== Segment start ==
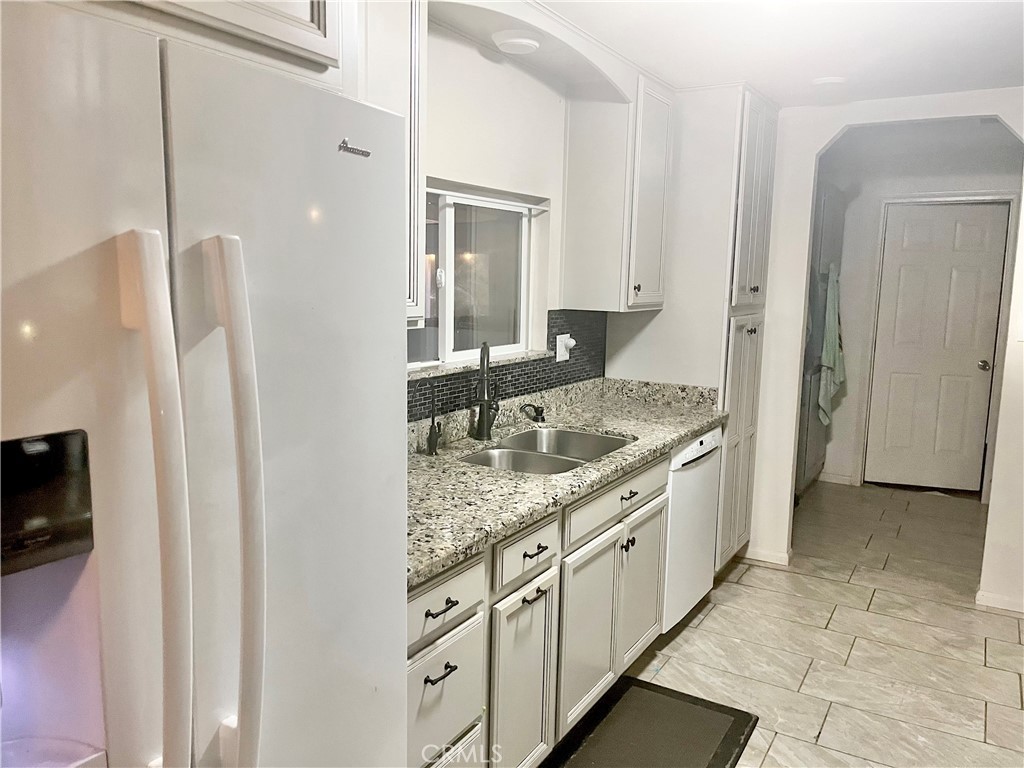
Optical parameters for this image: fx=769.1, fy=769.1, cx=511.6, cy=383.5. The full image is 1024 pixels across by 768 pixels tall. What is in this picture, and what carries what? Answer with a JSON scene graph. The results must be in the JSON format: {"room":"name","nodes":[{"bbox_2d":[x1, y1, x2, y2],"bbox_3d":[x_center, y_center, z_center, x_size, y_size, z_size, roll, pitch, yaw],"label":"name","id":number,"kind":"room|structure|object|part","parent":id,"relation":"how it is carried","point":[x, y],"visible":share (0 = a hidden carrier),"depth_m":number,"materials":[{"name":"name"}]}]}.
{"room":"kitchen","nodes":[
{"label":"kitchen","id":0,"kind":"room"},
{"bbox_2d":[409,24,609,418],"bbox_3d":[-0.513,-0.056,2.424,0.147,2.409,5.884,6,10,31],"label":"window wall","id":1,"kind":"structure","parent":0,"point":[501,183],"depth_m":2.93,"materials":[{"name":"white paint"}]},
{"bbox_2d":[61,0,343,89],"bbox_3d":[-0.755,-0.782,1.172,0.576,0.520,0.901,6,10,31],"label":"upper cabinet","id":2,"kind":"object","parent":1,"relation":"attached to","point":[299,33],"visible":0.53,"depth_m":1.28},
{"bbox_2d":[351,1,424,321],"bbox_3d":[-0.515,-0.624,1.814,0.344,0.975,0.673,6,10,31],"label":"upper cabinet","id":3,"kind":"object","parent":1,"relation":"attached to","point":[412,239],"visible":0.2,"depth_m":1.91,"materials":[{"name":"white"}]},
{"bbox_2d":[410,181,544,374],"bbox_3d":[-0.228,-0.387,2.841,0.097,0.660,1.132,6,10,31],"label":"window","id":4,"kind":"structure","parent":1,"relation":"in","point":[448,338],"depth_m":2.99,"materials":[{"name":"white glass"}]},
{"bbox_2d":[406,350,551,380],"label":"window sill","id":5,"kind":"structure","parent":1,"relation":"attached to","point":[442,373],"depth_m":2.84,"materials":[{"name":"white stone"}]},
{"bbox_2d":[409,308,605,424],"bbox_3d":[-0.236,-0.046,2.751,0.009,0.361,2.464,6,10,31],"label":"tile backsplash","id":6,"kind":"structure","parent":1,"relation":"attached to","point":[533,375],"depth_m":3.25,"materials":[{"name":"tile"}]},
{"bbox_2d":[555,333,574,361],"bbox_3d":[0.246,-0.164,3.457,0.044,0.120,0.124,6,10,31],"label":"wall outlet","id":7,"kind":"object","parent":6,"relation":"attached to","point":[558,360],"visible":0.86,"depth_m":3.44,"materials":[{"name":"white plastic"}]},
{"bbox_2d":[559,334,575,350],"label":"plug-in device","id":8,"kind":"object","parent":7,"relation":"attached to","point":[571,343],"visible":0.97,"depth_m":3.50,"materials":[{"name":"white plastic"}]},
{"bbox_2d":[427,0,639,103],"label":"arched soffit","id":9,"kind":"object","parent":1,"relation":"attached to","point":[516,16],"visible":0.78,"depth_m":2.66,"materials":[{"name":"white paint"}]},
{"bbox_2d":[491,29,540,53],"bbox_3d":[0.014,-1.156,2.613,0.169,0.041,0.168,6,10,31],"label":"ceiling light","id":10,"kind":"object","parent":9,"relation":"attached to","point":[522,46],"visible":1,"depth_m":2.57,"materials":[{"name":"white"}]},
{"bbox_2d":[561,73,672,310],"bbox_3d":[0.486,-0.813,3.431,0.349,0.970,0.440,6,10,31],"label":"upper cabinet","id":11,"kind":"object","parent":1,"relation":"attached to","point":[651,278],"visible":0.97,"depth_m":3.27,"materials":[{"name":"white"}]},
{"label":"knob","id":12,"kind":"part","parent":11,"relation":"part of","materials":[{"name":"metal"}]},
{"bbox_2d":[741,545,792,568],"bbox_3d":[1.363,0.924,4.172,0.328,0.077,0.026,6,10,31],"label":"baseboard","id":13,"kind":"structure","parent":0,"point":[774,560],"depth_m":4.14,"materials":[{"name":"white paint"}]},
{"bbox_2d":[535,0,1023,104],"bbox_3d":[0.973,-1.139,1.597,3.802,0.104,7.411,6,10,31],"label":"ceiling","id":14,"kind":"structure","parent":0,"point":[749,72],"depth_m":2.84,"materials":[{"name":"white paint"}]},
{"bbox_2d":[811,76,846,88],"bbox_3d":[1.394,-1.316,3.388,0.154,0.034,0.152,6,10,31],"label":"ceiling light","id":15,"kind":"object","parent":14,"relation":"attached to","point":[827,80],"visible":0.99,"depth_m":3.35,"materials":[{"name":"white"}]},
{"bbox_2d":[554,478,1022,767],"bbox_3d":[1.197,1.269,2.256,3.644,0.082,8.173,6,10,31],"label":"floor","id":16,"kind":"structure","parent":0,"point":[681,635],"depth_m":3.22,"materials":[{"name":"beige tile"}]},
{"bbox_2d":[0,2,410,767],"bbox_3d":[-0.710,0.430,1.243,0.838,1.783,0.894,6,10,31],"label":"refrigerator","id":17,"kind":"object","parent":16,"relation":"on","point":[249,470],"visible":1,"depth_m":0.97,"materials":[{"name":"metal"}]},
{"bbox_3d":[-0.435,0.216,0.953,0.104,0.794,0.073,6,10,31],"label":"handle","id":18,"kind":"part","parent":17,"relation":"part of","materials":[{"name":"white plastic"}]},
{"bbox_3d":[-0.373,0.212,1.050,0.104,0.795,0.069,6,10,31],"label":"handle","id":19,"kind":"part","parent":17,"relation":"part of","materials":[{"name":"white plastic"}]},
{"bbox_2d":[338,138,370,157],"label":"brand logo","id":20,"kind":"object","parent":17,"relation":"attached to","point":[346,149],"visible":0.99,"depth_m":1.24,"materials":[{"name":"silver metal"}]},
{"bbox_2d":[408,447,667,767],"bbox_3d":[-0.026,0.728,2.476,0.639,0.871,1.856,6,10,31],"label":"base cabinet","id":21,"kind":"object","parent":16,"relation":"on","point":[541,601],"visible":0.42,"depth_m":2.19,"materials":[{"name":"paint"}]},
{"bbox_3d":[-0.169,0.732,1.818,0.036,0.260,0.342,6,10,31],"label":"drawer","id":22,"kind":"part","parent":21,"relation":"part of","materials":[{"name":"white"}]},
{"bbox_3d":[-0.165,0.492,1.772,0.035,0.131,0.346,6,10,31],"label":"drawer","id":23,"kind":"part","parent":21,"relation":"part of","materials":[{"name":"white wood"}]},
{"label":"drawer","id":24,"kind":"part","parent":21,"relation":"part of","materials":[{"name":"white"}]},
{"bbox_3d":[0.031,0.870,2.167,0.060,0.569,0.311,6,10,31],"label":"cabinet door","id":25,"kind":"part","parent":21,"relation":"part of","materials":[{"name":"white"}]},
{"bbox_3d":[0.061,0.459,2.120,0.043,0.014,0.084,6,10,31],"label":"drawer pull","id":26,"kind":"part","parent":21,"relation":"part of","materials":[{"name":"black metal"}]},
{"bbox_3d":[0.060,0.582,2.129,0.046,0.017,0.061,6,10,31],"label":"pull","id":27,"kind":"part","parent":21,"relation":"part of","materials":[{"name":"metal"}]},
{"bbox_2d":[403,374,726,586],"bbox_3d":[0.091,0.190,2.748,0.725,0.137,2.543,6,10,31],"label":"granite countertop","id":28,"kind":"structure","parent":21,"relation":"on","point":[698,422],"depth_m":2.52,"materials":[{"name":"stone"}]},
{"bbox_2d":[425,379,443,455],"bbox_3d":[-0.253,0.114,2.529,0.064,0.245,0.059,6,10,31],"label":"water dispenser tap","id":29,"kind":"object","parent":28,"relation":"on","point":[433,420],"visible":0.99,"depth_m":2.53,"materials":[{"name":"black metal"}]},
{"bbox_2d":[472,340,498,441],"bbox_3d":[-0.085,0.025,2.758,0.095,0.367,0.236,1,8,0],"label":"faucet","id":30,"kind":"object","parent":28,"relation":"on","point":[484,351],"visible":0.99,"depth_m":2.78,"materials":[{"name":"black metal"}]},
{"bbox_2d":[520,403,545,423],"bbox_3d":[0.093,0.118,3.132,0.121,0.074,0.059,6,10,31],"label":"soap dispenser","id":31,"kind":"object","parent":28,"relation":"on","point":[537,407],"visible":0.99,"depth_m":3.12,"materials":[{"name":"black metal"}]},
{"bbox_2d":[458,426,634,474],"bbox_3d":[0.123,0.332,2.745,0.478,0.186,0.750,6,10,31],"label":"double sink","id":32,"kind":"object","parent":28,"relation":"in","point":[571,435],"visible":0.44,"depth_m":2.91,"materials":[{"name":"silver metal"}]},
{"bbox_3d":[0.256,0.816,2.529,0.057,0.547,0.408,6,10,31],"label":"cabinet door","id":33,"kind":"part","parent":21,"relation":"part of","materials":[{"name":"white"}]},
{"bbox_3d":[0.383,0.379,2.653,0.032,0.126,0.722,6,10,31],"label":"drawer","id":34,"kind":"part","parent":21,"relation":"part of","materials":[{"name":"white wood"}]},
{"bbox_3d":[0.394,0.382,2.611,0.042,0.017,0.092,6,10,31],"label":"drawer pull","id":35,"kind":"part","parent":21,"relation":"part of","materials":[{"name":"metal"}]},
{"bbox_3d":[0.494,0.766,2.919,0.060,0.516,0.386,6,10,31],"label":"cabinet door","id":36,"kind":"part","parent":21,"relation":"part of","materials":[{"name":"white"}]},
{"bbox_2d":[545,674,757,767],"bbox_3d":[0.387,1.186,2.392,0.524,0.015,0.934,6,10,31],"label":"floor mat","id":37,"kind":"object","parent":16,"relation":"on","point":[654,685],"visible":0.99,"depth_m":2.55,"materials":[{"name":"rubber"}]},
{"bbox_2d":[605,81,778,566],"bbox_3d":[0.927,-0.220,3.935,0.653,2.370,0.670,6,10,31],"label":"cabinet","id":38,"kind":"object","parent":16,"relation":"on","point":[634,358],"visible":0.49,"depth_m":3.60,"materials":[{"name":"white paint"}]},
{"bbox_3d":[0.400,0.562,2.699,0.037,0.038,0.038,6,10,31],"label":"knob","id":39,"kind":"part","parent":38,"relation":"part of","materials":[{"name":"metal"}]},
{"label":"pantry door","id":40,"kind":"part","parent":38,"relation":"part of","materials":[{"name":"white"}]},
{"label":"knob","id":41,"kind":"part","parent":38,"relation":"part of","materials":[{"name":"metal"}]},
{"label":"knob","id":42,"kind":"part","parent":38,"relation":"part of","materials":[{"name":"metal"}]},
{"bbox_2d":[662,427,723,633],"bbox_3d":[0.532,0.605,3.445,0.621,0.856,0.606,6,10,31],"label":"dishwasher","id":43,"kind":"object","parent":16,"relation":"on","point":[692,476],"visible":0.25,"depth_m":3.22,"materials":[{"name":"white"}]},
{"bbox_2d":[796,183,846,494],"bbox_3d":[1.963,-0.308,5.590,0.676,2.116,0.839,6,10,31],"label":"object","id":44,"kind":"object","parent":16,"relation":"on","point":[813,433],"visible":0.17,"depth_m":5.28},
{"bbox_2d":[817,263,845,425],"bbox_3d":[2.197,-0.254,5.263,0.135,1.138,0.317,6,10,31],"label":"towel","id":45,"kind":"object","parent":44,"relation":"hanging from","point":[832,323],"visible":0.97,"depth_m":5.22,"materials":[{"name":"fabric"}]},
{"bbox_2d":[818,122,1021,497],"bbox_3d":[2.210,-0.201,3.590,3.109,2.508,0.128,6,10,31],"label":"hallway wall","id":46,"kind":"structure","parent":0,"point":[849,209],"depth_m":3.89,"materials":[{"name":"white paint"}]},
{"bbox_2d":[818,471,857,486],"bbox_3d":[2.395,0.705,5.822,0.331,0.081,0.015,6,10,31],"label":"baseboard","id":47,"kind":"structure","parent":46,"relation":"attached to","point":[834,480],"depth_m":5.79,"materials":[{"name":"white paint"}]},
{"bbox_2d":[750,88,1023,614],"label":"archway wall","id":48,"kind":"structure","parent":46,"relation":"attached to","point":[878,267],"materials":[{"name":"white paint"}]},
{"bbox_2d":[864,207,1008,494],"bbox_3d":[3.047,-0.200,5.587,0.791,2.046,0.132,6,10,31],"label":"door","id":49,"kind":"structure","parent":46,"relation":"in","point":[967,229],"depth_m":5.55,"materials":[{"name":"white paint"}]},
{"bbox_3d":[3.307,-0.121,5.431,0.071,0.067,0.078,6,10,31],"label":"doorknob","id":50,"kind":"part","parent":49,"relation":"part of","materials":[{"name":"silver metal"}]},
{"bbox_2d":[975,590,1023,614],"bbox_3d":[2.616,1.063,3.429,0.919,0.073,0.016,6,10,31],"label":"baseboard","id":51,"kind":"structure","parent":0,"point":[991,599],"depth_m":3.63,"materials":[{"name":"white paint"}]}
]}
== Segment end ==
» **PROBLEM DETAILS**: All lines above containing the string "pull" are to be collected.

» **THE COMPLETED TASK**:
{"bbox_3d":[0.061,0.459,2.120,0.043,0.014,0.084,6,10,31],"label":"drawer pull","id":26,"kind":"part","parent":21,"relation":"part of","materials":[{"name":"black metal"}]},
{"bbox_3d":[0.060,0.582,2.129,0.046,0.017,0.061,6,10,31],"label":"pull","id":27,"kind":"part","parent":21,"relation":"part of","materials":[{"name":"metal"}]},
{"bbox_3d":[0.394,0.382,2.611,0.042,0.017,0.092,6,10,31],"label":"drawer pull","id":35,"kind":"part","parent":21,"relation":"part of","materials":[{"name":"metal"}]},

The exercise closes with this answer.